More than a week ago, the morning after a night of protests that occurred all over New York City, it was the day before Thanksgiving and as I was running errands and packing for New Hampshire, I felt like the city was incredibly tense. It was raining hard and so cold that the rain drops were sharp, like tiny icicles. Like me, everyone was tying up their loose ends, finishing up their shortened work week and preparing to leave for the holiday. The line at Trader Joes was out the door and onto the street, and I kept seeing people carrying bags of fall colored flower arrangements, trying to shield them from the rain.
Later that evening when I was stuck on a bus crawling through the snow on the Massachusetts highway, I began to realize the reason for the intensity I had felt that morning. It wasn’t the impending upstate snowstorm (people here are used to snow, I’m pretty sure I was the only one worried about never making it to New Hampshire) but the impending holiday. More than just worry about turkeys cooking and black Friday lines, the tension was created by the juxtaposition between the busy holiday season and the unrest over the ruling in Ferguson.
I’ve never lived in New York before, so I don’t know what the Holiday season is usually like. I can guess that it is normally pretty intense, because it seems to me like everything in this city is heightened. But maybe this year there is a sharp edge to the normally cheerful season because it’s hard to get into the Christmas spirit when there is such visible injustice against the lives of black people in our country.

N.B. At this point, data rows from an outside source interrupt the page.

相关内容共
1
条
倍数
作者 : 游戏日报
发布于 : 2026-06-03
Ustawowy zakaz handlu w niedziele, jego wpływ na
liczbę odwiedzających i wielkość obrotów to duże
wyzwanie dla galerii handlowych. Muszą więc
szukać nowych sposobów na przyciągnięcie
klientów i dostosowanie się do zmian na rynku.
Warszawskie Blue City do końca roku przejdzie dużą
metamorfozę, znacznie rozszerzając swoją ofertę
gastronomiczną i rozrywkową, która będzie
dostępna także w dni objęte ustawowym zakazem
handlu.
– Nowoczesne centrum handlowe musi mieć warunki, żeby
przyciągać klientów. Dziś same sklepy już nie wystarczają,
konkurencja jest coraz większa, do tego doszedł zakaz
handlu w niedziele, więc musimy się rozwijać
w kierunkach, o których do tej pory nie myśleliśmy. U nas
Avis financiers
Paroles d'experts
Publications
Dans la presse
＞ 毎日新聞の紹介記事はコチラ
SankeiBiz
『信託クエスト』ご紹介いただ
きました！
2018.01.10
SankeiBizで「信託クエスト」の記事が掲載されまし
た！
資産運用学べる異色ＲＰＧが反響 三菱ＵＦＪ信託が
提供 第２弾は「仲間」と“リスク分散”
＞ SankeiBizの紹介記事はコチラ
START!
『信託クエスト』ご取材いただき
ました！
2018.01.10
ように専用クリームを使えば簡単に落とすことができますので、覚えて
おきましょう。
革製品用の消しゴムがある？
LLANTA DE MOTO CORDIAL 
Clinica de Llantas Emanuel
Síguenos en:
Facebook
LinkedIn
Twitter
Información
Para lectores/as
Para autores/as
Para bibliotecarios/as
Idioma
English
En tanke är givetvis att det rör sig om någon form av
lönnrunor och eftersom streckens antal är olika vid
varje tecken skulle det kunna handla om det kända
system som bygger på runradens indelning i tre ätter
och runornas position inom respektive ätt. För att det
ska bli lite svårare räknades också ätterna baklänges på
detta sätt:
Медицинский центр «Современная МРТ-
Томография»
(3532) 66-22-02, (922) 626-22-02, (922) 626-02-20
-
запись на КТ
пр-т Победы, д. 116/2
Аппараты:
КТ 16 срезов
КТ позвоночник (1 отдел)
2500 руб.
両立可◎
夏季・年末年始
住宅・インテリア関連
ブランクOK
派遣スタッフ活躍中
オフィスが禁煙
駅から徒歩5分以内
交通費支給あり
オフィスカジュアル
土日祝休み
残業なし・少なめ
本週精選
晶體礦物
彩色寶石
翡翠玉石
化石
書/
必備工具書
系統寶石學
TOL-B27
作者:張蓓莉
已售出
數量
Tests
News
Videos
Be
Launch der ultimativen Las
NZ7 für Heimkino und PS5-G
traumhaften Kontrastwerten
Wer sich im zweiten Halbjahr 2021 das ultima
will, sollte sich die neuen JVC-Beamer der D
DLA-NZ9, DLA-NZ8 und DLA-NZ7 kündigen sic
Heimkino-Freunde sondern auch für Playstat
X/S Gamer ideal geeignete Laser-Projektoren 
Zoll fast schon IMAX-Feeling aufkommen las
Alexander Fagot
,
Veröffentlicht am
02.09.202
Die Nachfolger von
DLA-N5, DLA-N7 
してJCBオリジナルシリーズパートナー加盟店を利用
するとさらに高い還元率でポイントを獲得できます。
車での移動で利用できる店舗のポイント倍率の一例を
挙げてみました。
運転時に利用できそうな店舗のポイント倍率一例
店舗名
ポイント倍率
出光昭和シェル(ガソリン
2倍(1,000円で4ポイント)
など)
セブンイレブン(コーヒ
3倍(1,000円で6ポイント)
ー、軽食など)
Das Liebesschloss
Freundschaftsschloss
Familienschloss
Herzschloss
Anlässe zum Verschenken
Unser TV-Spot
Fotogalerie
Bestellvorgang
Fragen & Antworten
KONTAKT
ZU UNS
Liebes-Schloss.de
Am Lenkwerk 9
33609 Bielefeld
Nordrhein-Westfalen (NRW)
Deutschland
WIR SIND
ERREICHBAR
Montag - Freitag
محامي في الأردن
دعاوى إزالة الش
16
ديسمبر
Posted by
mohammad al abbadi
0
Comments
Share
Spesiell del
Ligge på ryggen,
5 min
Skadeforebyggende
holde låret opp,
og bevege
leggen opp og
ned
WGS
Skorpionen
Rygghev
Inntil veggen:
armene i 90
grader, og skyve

Last night a protest, today Christmas shopping. My privileges in life allow me to quickly switch from rage over injustice to happiness about a sample sale. It feels so wrong.
My Thanksgiving break in New Hampshire was like a snow covered haven of relaxation, filled with good food, wine, and the dog hair of an incredibly excited lab named Phoebe. Emily and I had Thanksgiving with her Aunt Deb and Uncle Marc and their two adorable girls Olivia (age 8) and Quinn (age 3) at Deb’s friend AJ’s house. Everyone was so welcoming of the two poor college girls who needed food and comfort while away from home on a holiday. (And they devoured the chocolate chip cookies I made–my Gram’s recipe never fails!) It was lovely, and there was a cat named Bunny who helped to calm my separation anxiety from my own fab kitties.
Post Thanksgiving, Aunt Deb and Quinn joined Emily and I on a trip to Micheal’s to pick up essential Christmas decor items. Then, back at Em’s dorm we decked the halls and rocked out to Micheal Buble for pretty much the entire evening. Her dorm room is so much larger than mine it fills me with jealousy just thinking about it.
The University of New Hampshire is such a beautiful campus, especially covered in sparkling snow. It has that college campus-ey feeling that NYU replaces with the weird pigeons in Washington Square Park. The part of New Hampshire that I saw basically consisted of cute towns and farms, which reminded me a lot of home. It smelled really good. (I’ll be honest: everywhere smells good compared to New York).
I am in this picture, but it’s hard to tell.
I was sad to go back to the city, but once I returned, I felt a sense of new determination to end this semester on a strong note instead of feebly crumbling under the pressure of finals and papers. We’ll see how it actually turns out.